By Jennifer M. Fitzenberger
Arizona Daily Wildcat February 26, 1997
Web site trying to 'click' with students
A California-based World Wide Web site is trying to make it easier for UA students to point and click their way to a superhighway of communication.
Learning the system, however, may deter some students from using it.
The College Club System allows users to access electronic mail, group information and create a resume through a single site on the Web, said Everett Jacobs, director of national marketing for College Club. The program has been available to University of A rizona students since August.
"College Club is a community concept," Jacobs said. "It allows people to enhance and expand communication methods so we can communicate more effectively."

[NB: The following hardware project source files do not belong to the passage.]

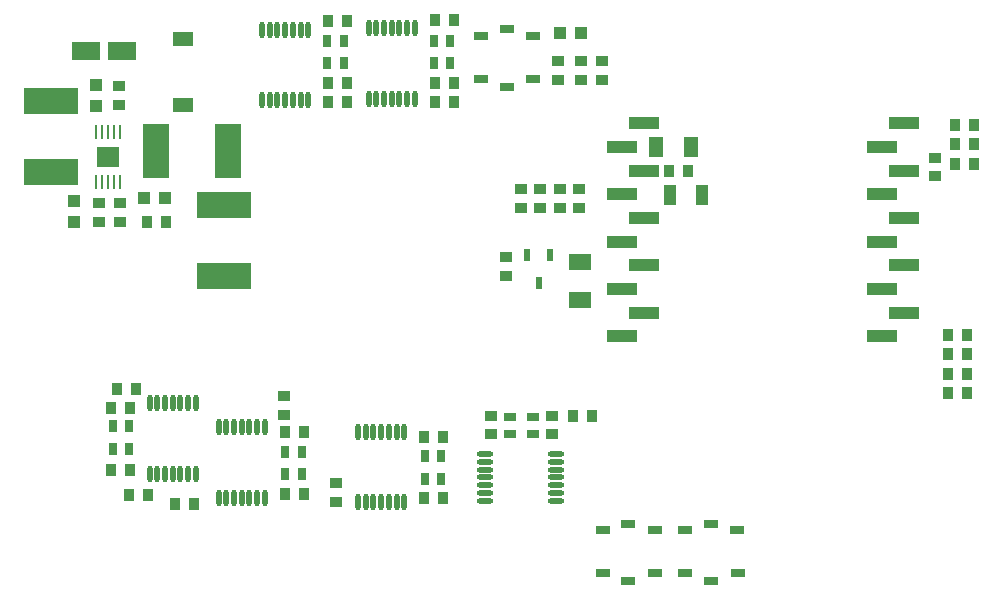
<source format=gtp>
%FSLAX25Y25*%
%MOIN*%
G70*
G01*
G75*
G04 Layer_Color=8421504*
%ADD10R,0.18110X0.08858*%
%ADD11R,0.04331X0.04331*%
%ADD12R,0.03937X0.03543*%
%ADD13R,0.03543X0.03937*%
%ADD14R,0.04528X0.07087*%
%ADD15R,0.02953X0.03937*%
%ADD16O,0.01772X0.05512*%
%ADD17R,0.04724X0.03150*%
%ADD18R,0.04724X0.02953*%
%ADD19R,0.03937X0.02953*%
%ADD20O,0.05512X0.01772*%
%ADD21R,0.10000X0.03900*%
%ADD22R,0.07402X0.06614*%
%ADD23O,0.00984X0.05315*%
%ADD24R,0.04331X0.04331*%
%ADD25R,0.06693X0.04724*%
%ADD26R,0.09449X0.06102*%
%ADD27R,0.08858X0.18110*%
%ADD28R,0.02362X0.03937*%
%ADD29R,0.04331X0.06693*%
%ADD30R,0.07480X0.05315*%
%ADD31C,0.00800*%
%ADD32C,0.01000*%
%ADD33C,0.02000*%
%ADD34C,0.03000*%
%ADD35C,0.05500*%
%ADD36C,0.03500*%
%ADD37C,0.04000*%
%ADD38C,0.03937*%
%ADD39R,0.06299X0.06299*%
%ADD40C,0.06299*%
%ADD41C,0.06000*%
%ADD42R,0.06000X0.06000*%
%ADD43R,0.06299X0.06299*%
%ADD44R,0.06000X0.06000*%
%ADD45C,0.05512*%
%ADD46R,0.05512X0.05512*%
%ADD47C,0.13500*%
%ADD48C,0.03500*%
%ADD49C,0.05500*%
%ADD50C,0.04500*%
%ADD51C,0.05000*%
%ADD52C,0.01969*%
%ADD53C,0.01500*%
%ADD54C,0.01300*%
%ADD55C,0.06500*%
%ADD56C,0.07150*%
%ADD57C,0.15500*%
%ADD58C,0.07000*%
%ADD59C,0.08000*%
%ADD60C,0.04787*%
%ADD61C,0.07500*%
%ADD62R,0.08071X0.02756*%
G04:AMPARAMS|DCode=63|XSize=39.37mil|YSize=35.43mil|CornerRadius=0mil|HoleSize=0mil|Usage=FLASHONLY|Rotation=135.000|XOffset=0mil|YOffset=0mil|HoleType=Round|Shape=Rectangle|*
%AMROTATEDRECTD63*
4,1,4,0.02645,-0.00139,0.00139,-0.02645,-0.02645,0.00139,-0.00139,0.02645,0.02645,-0.00139,0.0*
%
%ADD63ROTATEDRECTD63*%

G04:AMPARAMS|DCode=64|XSize=39.37mil|YSize=35.43mil|CornerRadius=0mil|HoleSize=0mil|Usage=FLASHONLY|Rotation=225.000|XOffset=0mil|YOffset=0mil|HoleType=Round|Shape=Rectangle|*
%AMROTATEDRECTD64*
4,1,4,0.00139,0.02645,0.02645,0.00139,-0.00139,-0.02645,-0.02645,-0.00139,0.00139,0.02645,0.0*
%
%ADD64ROTATEDRECTD64*%

%ADD65O,0.00984X0.03740*%
%ADD66O,0.03740X0.00984*%
%ADD67R,0.09646X0.09646*%
%ADD68R,0.07087X0.04528*%
%ADD69O,0.02165X0.06102*%
%ADD70O,0.06102X0.02165*%
%ADD71R,0.23622X0.23622*%
%ADD72R,0.05906X0.05906*%
G04:AMPARAMS|DCode=73|XSize=11.81mil|YSize=70.87mil|CornerRadius=0mil|HoleSize=0mil|Usage=FLASHONLY|Rotation=315.000|XOffset=0mil|YOffset=0mil|HoleType=Round|Shape=Round|*
%AMOVALD73*
21,1,0.05906,0.01181,0.00000,0.00000,45.0*
1,1,0.01181,-0.02088,-0.02088*
1,1,0.01181,0.02088,0.02088*
%
%ADD73OVALD73*%

G04:AMPARAMS|DCode=74|XSize=11.81mil|YSize=70.87mil|CornerRadius=0mil|HoleSize=0mil|Usage=FLASHONLY|Rotation=45.000|XOffset=0mil|YOffset=0mil|HoleType=Round|Shape=Round|*
%AMOVALD74*
21,1,0.05906,0.01181,0.00000,0.00000,135.0*
1,1,0.01181,0.02088,-0.02088*
1,1,0.01181,-0.02088,0.02088*
%
%ADD74OVALD74*%

%ADD75C,0.02500*%
%ADD76C,0.03200*%
%ADD77C,0.01800*%
%ADD78C,0.01969*%
%ADD79C,0.00394*%
%ADD80C,0.02362*%
%ADD81C,0.00984*%
%ADD82C,0.00787*%
%ADD83C,0.00500*%
%ADD84C,0.00600*%
D10*
X288968Y374642D02*
D03*
Y350823D02*
D03*
X346500Y339910D02*
D03*
Y316090D02*
D03*
D11*
X303969Y379776D02*
D03*
Y372689D02*
D03*
X296468Y341276D02*
D03*
Y334189D02*
D03*
D12*
X311469Y373083D02*
D03*
Y379382D02*
D03*
X311968Y340382D02*
D03*
Y334083D02*
D03*
X304969Y340382D02*
D03*
Y334083D02*
D03*
X445500Y345150D02*
D03*
Y338850D02*
D03*
X458500Y345150D02*
D03*
Y338850D02*
D03*
X472500Y387799D02*
D03*
Y381500D02*
D03*
X366500Y269850D02*
D03*
Y276150D02*
D03*
X384000Y247150D02*
D03*
Y240850D02*
D03*
X457969Y381583D02*
D03*
Y387882D02*
D03*
X456000Y263350D02*
D03*
Y269650D02*
D03*
X435500Y269650D02*
D03*
Y263350D02*
D03*
X440661Y322512D02*
D03*
Y316213D02*
D03*
X465000Y345150D02*
D03*
Y338850D02*
D03*
X452000Y345150D02*
D03*
Y338850D02*
D03*
X465500Y387799D02*
D03*
Y381500D02*
D03*
X583500Y355650D02*
D03*
Y349350D02*
D03*
D13*
X596650Y366500D02*
D03*
X590350D02*
D03*
X596650Y360000D02*
D03*
X590350D02*
D03*
X594150Y296500D02*
D03*
X587850D02*
D03*
X594150Y283500D02*
D03*
X587850D02*
D03*
X314850Y243000D02*
D03*
X321150D02*
D03*
X413350Y242000D02*
D03*
X419650D02*
D03*
X419650Y262500D02*
D03*
X413350D02*
D03*
X336650Y240000D02*
D03*
X330350D02*
D03*
X366850Y243500D02*
D03*
X373150D02*
D03*
X373150Y264000D02*
D03*
X366850D02*
D03*
X462850Y269500D02*
D03*
X469150D02*
D03*
X317150Y278500D02*
D03*
X310850D02*
D03*
X315150Y272000D02*
D03*
X308850D02*
D03*
X308850Y251500D02*
D03*
X315150D02*
D03*
X327118Y334232D02*
D03*
X320819D02*
D03*
X594150Y277000D02*
D03*
X587850D02*
D03*
X594150Y290000D02*
D03*
X587850D02*
D03*
X416850Y380500D02*
D03*
X423150D02*
D03*
X423150Y401500D02*
D03*
X416850D02*
D03*
X416850Y374000D02*
D03*
X423150D02*
D03*
X381350Y380500D02*
D03*
X387650D02*
D03*
X387650Y401000D02*
D03*
X381350D02*
D03*
X381350Y374000D02*
D03*
X387650D02*
D03*
X494850Y351000D02*
D03*
X501150D02*
D03*
X596650Y353500D02*
D03*
X590350D02*
D03*
D14*
X490594Y359000D02*
D03*
X502406D02*
D03*
D15*
X413500Y248500D02*
D03*
X419000Y256000D02*
D03*
X413500D02*
D03*
X419000Y248500D02*
D03*
X367000Y250000D02*
D03*
X372500Y257500D02*
D03*
X367000D02*
D03*
X372500Y250000D02*
D03*
X315000Y266000D02*
D03*
X309500Y258500D02*
D03*
X315000D02*
D03*
X309500Y266000D02*
D03*
X381000Y387000D02*
D03*
X386500Y394500D02*
D03*
X381000D02*
D03*
X386500Y387000D02*
D03*
X416500D02*
D03*
X422000Y394500D02*
D03*
X416500D02*
D03*
X422000Y387000D02*
D03*
D16*
X391323Y240689D02*
D03*
X393882D02*
D03*
X396441D02*
D03*
X399000D02*
D03*
X401559D02*
D03*
X404118D02*
D03*
X406677D02*
D03*
X391323Y264311D02*
D03*
X393882D02*
D03*
X396441D02*
D03*
X399000D02*
D03*
X401559D02*
D03*
X404118D02*
D03*
X406677D02*
D03*
X344823Y242189D02*
D03*
X347382D02*
D03*
X349941D02*
D03*
X352500D02*
D03*
X355059D02*
D03*
X357618D02*
D03*
X360177D02*
D03*
X344823Y265811D02*
D03*
X347382D02*
D03*
X349941D02*
D03*
X352500D02*
D03*
X355059D02*
D03*
X357618D02*
D03*
X360177D02*
D03*
X337177Y273811D02*
D03*
X334618D02*
D03*
X332059D02*
D03*
X329500D02*
D03*
X326941D02*
D03*
X324382D02*
D03*
X321823D02*
D03*
X337177Y250189D02*
D03*
X334618D02*
D03*
X332059D02*
D03*
X329500D02*
D03*
X326941D02*
D03*
X324382D02*
D03*
X321823D02*
D03*
X359323Y374689D02*
D03*
X361882D02*
D03*
X364441D02*
D03*
X367000D02*
D03*
X369559D02*
D03*
X372118D02*
D03*
X374677D02*
D03*
X359323Y398311D02*
D03*
X361882D02*
D03*
X364441D02*
D03*
X367000D02*
D03*
X369559D02*
D03*
X372118D02*
D03*
X374677D02*
D03*
X394823Y375189D02*
D03*
X397382D02*
D03*
X399941D02*
D03*
X402500D02*
D03*
X405059D02*
D03*
X407618D02*
D03*
X410177D02*
D03*
X394823Y398811D02*
D03*
X397382D02*
D03*
X399941D02*
D03*
X402500D02*
D03*
X405059D02*
D03*
X407618D02*
D03*
X410177D02*
D03*
D17*
X440869Y379232D02*
D03*
Y398332D02*
D03*
X481400Y214500D02*
D03*
Y233600D02*
D03*
X508900Y214500D02*
D03*
Y233600D02*
D03*
D18*
X432268Y381732D02*
D03*
X449768D02*
D03*
X449669Y396232D02*
D03*
X432268D02*
D03*
X472800Y217000D02*
D03*
X490300D02*
D03*
X490200Y231500D02*
D03*
X472800D02*
D03*
X500300Y217000D02*
D03*
X517800D02*
D03*
X517700Y231500D02*
D03*
X500300D02*
D03*
D19*
X449500Y263500D02*
D03*
X442000Y269000D02*
D03*
Y263500D02*
D03*
X449500Y269000D02*
D03*
D20*
X457311Y241323D02*
D03*
Y243882D02*
D03*
Y246441D02*
D03*
Y249000D02*
D03*
Y251559D02*
D03*
Y254118D02*
D03*
Y256677D02*
D03*
X433689Y241323D02*
D03*
Y243882D02*
D03*
Y246441D02*
D03*
Y249000D02*
D03*
Y251559D02*
D03*
Y254118D02*
D03*
Y256677D02*
D03*
D21*
X573366Y367100D02*
D03*
X565862Y359200D02*
D03*
X573366Y351300D02*
D03*
X565862Y343400D02*
D03*
X573366Y335500D02*
D03*
X565862Y327600D02*
D03*
X573366Y319700D02*
D03*
X565862Y311800D02*
D03*
X573366Y303900D02*
D03*
X565862Y296000D02*
D03*
X486750Y367100D02*
D03*
X479250Y359200D02*
D03*
X486750Y351300D02*
D03*
X479250Y343400D02*
D03*
X486750Y335500D02*
D03*
X479250Y327600D02*
D03*
X486750Y319700D02*
D03*
X479250Y311800D02*
D03*
X486750Y303900D02*
D03*
X479250Y296000D02*
D03*
D22*
X307968Y355732D02*
D03*
D23*
X304031Y347465D02*
D03*
X306000D02*
D03*
X307968D02*
D03*
X309937D02*
D03*
X311906D02*
D03*
X304031Y364000D02*
D03*
X306000D02*
D03*
X307968D02*
D03*
X309937D02*
D03*
X311906D02*
D03*
D24*
X327012Y342232D02*
D03*
X319925D02*
D03*
X458457Y397000D02*
D03*
X465543D02*
D03*
D25*
X332968Y373098D02*
D03*
Y395232D02*
D03*
D26*
X300465Y391232D02*
D03*
X312472D02*
D03*
D27*
X324059Y357732D02*
D03*
X347878D02*
D03*
D28*
X451500Y313776D02*
D03*
X447760Y323224D02*
D03*
X455240D02*
D03*
D29*
X495185Y343000D02*
D03*
X505815D02*
D03*
D30*
X465161Y320661D02*
D03*
Y308063D02*
D03*
M02*

</source>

He said College Club's groupware function enables someone to send a single message to everyone in a group.
"Instead of a club sending a bunch of messages to everyone in the group, it is easier just to send one message," Jacobs said. "It is easier to point and click, sending group mail just as easily as personal mail."
More than 500 groups around the nation are taking advantage of the groupware function, he said.
Individuals can open an account with College Club's e-mail feature, C! Mail, which allows users to exchange messages with any other system, Jacobs said.
Jacobs said the site features a resume and letter-building resource for students seeking employment, a classified section where students can buy and sell various items and a "factory" that creates personal Web pages for students and faculty.
Jacobs said College Club started as a telephone access digital voice system that began at the University of California San Diego as a class project.
"The system grew, and students in San Diego were soon able to use it," Jacobs said. "It was then on the World Wide Web as a site in 1993."
UA students and faculty who have checked out College Club have given the system mixed reviews.
"I wouldn't use this program that often," said Cybill Rollan, a management information systems senior and computer lab monitor for the Center for Computing and Information Technology. "I would build a resume and home page on my own - it's not that hard."
Although Rollan said she did not find the system useful, she said students could benefit by perusing it.
Brad Eaton, a regional development senior and CCIT lab monitor, said he would use the College Club site if he was sitting in front of the computer being "nerdy."
"I think people are not going to be keyed into it very much, at least not at first," he said. "But I believe it is a cool Web site and think people will dig it."
Eaton said he found the site easy to "surf around."
"The best feature is its easy layout and user-friendly page," he said. "The worst feature is that people aren't aware of it and probably won't use the e-mail system set up on the page."
Eaton said he would recommend students use the university's e-mail system.
"People I've talked with on campus and in the computer labs are barely getting comfortable with the normal e-mail system, and seem to separate that from Netscape entirely," he said.
Karen Warren, a UA systems support analyst, said that Listserv is the UA's version of groupware.
"Although it is not based through the Web, you can subscribe to a list after which you will receive all of the group's messages," she said.
Warren said a few hundred Listserv groups exist at the UA.
She said personal home pages can be created through an e-mail account on the u.arizona.edu system and student organizations' home pages can be accessed through UA Info.
Linda Drew, CCIT computing manager, said computer users at the UA can access Caucus, a new Web-based way to share information with groups of people.
She said a number of departments, including English and chemistry, have been integrating Caucus into their curriculums.
"After you register as a new user by pulling up caucus.arizona.edu, you can join in on any conferences," Drew said.